About to be hit in the face by evil
Ok, so Sam Raimi made another horror movie — finally! He’s the only Leprechaun out there who can turn standard horror B.S. into a magically hillarious gore-tacular. We remember the deliciously over-the-top Evil Dead, and its evil rubber chicken of a sequel/remake, Evil Dead II. Then there’s Army of Darkness, which streamlined the mayhem and made it larger. So Drag Me to Hell has a heck of a lot to live up to, is what I’m saying. Does it? Well…yeah, I suppose, if you’re into that sort of thing.

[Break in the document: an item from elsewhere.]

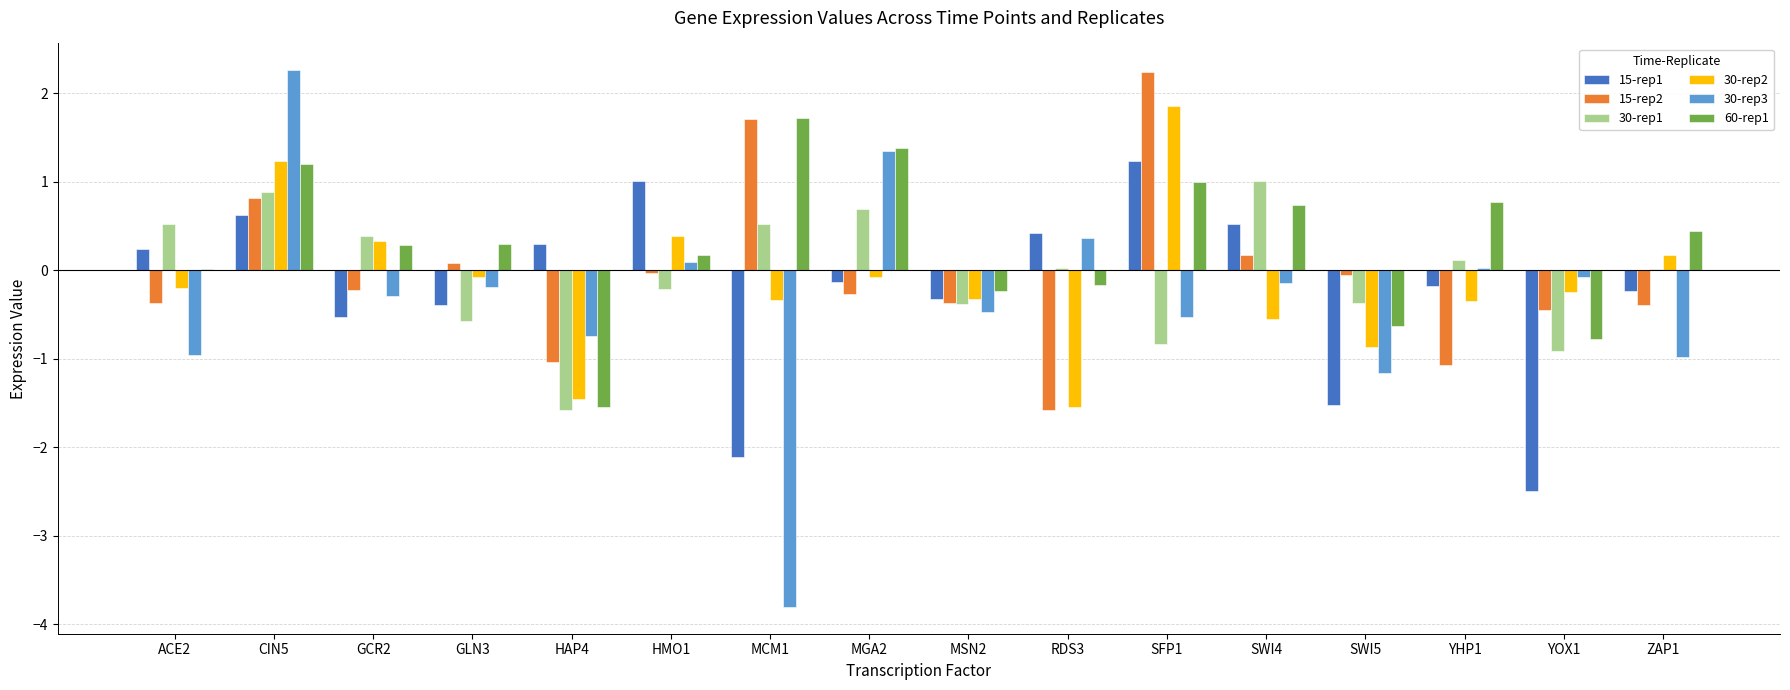

The value of 30-rep3 at ZAP1 is -0.5. True or false?

False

What sort of thing is that? Well, how about a toothless old gypsy gumming up poor Alison Lohman’s face, not once but twice? How about multiple scenes of people being hit with unseen punches and everyday household objects? How about people being, as the title suggests, dragged to hell? How about evil forces screwing with people in ways that can only be described as hilarious and super-disgusting?

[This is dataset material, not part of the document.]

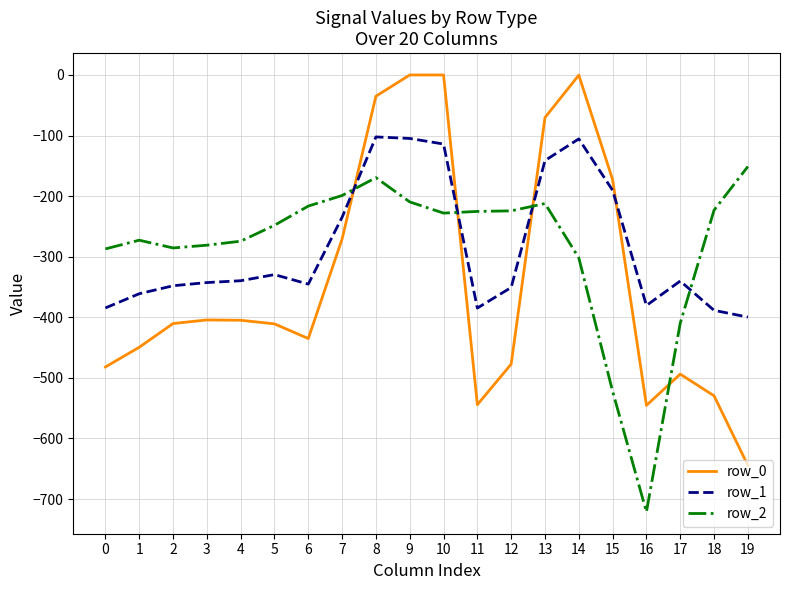

How many lines are shown in the chart?

3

Why does Sam Raimi waste his time with things like directing Spider-Man or producing Xena: Warrior Princess when he has the power to do something this unique and cool whenever he wants? Sure, Spider-Man II remains the greatest superhero movie of all time, and Xena had quite the following, but what about this scene from Evil Dead II:
And there are 20 scenes in ED II that are just as good. Now, nothing in Drag Me to Hell is quite that inspired, but it’s still a good effort from the only man in the world capable of such lunacy. 3.5 out of 5 overpriced popcorns, but that’s only because parts of it were a little boring. Specifically, most of the parts with the guy from the Apple ads.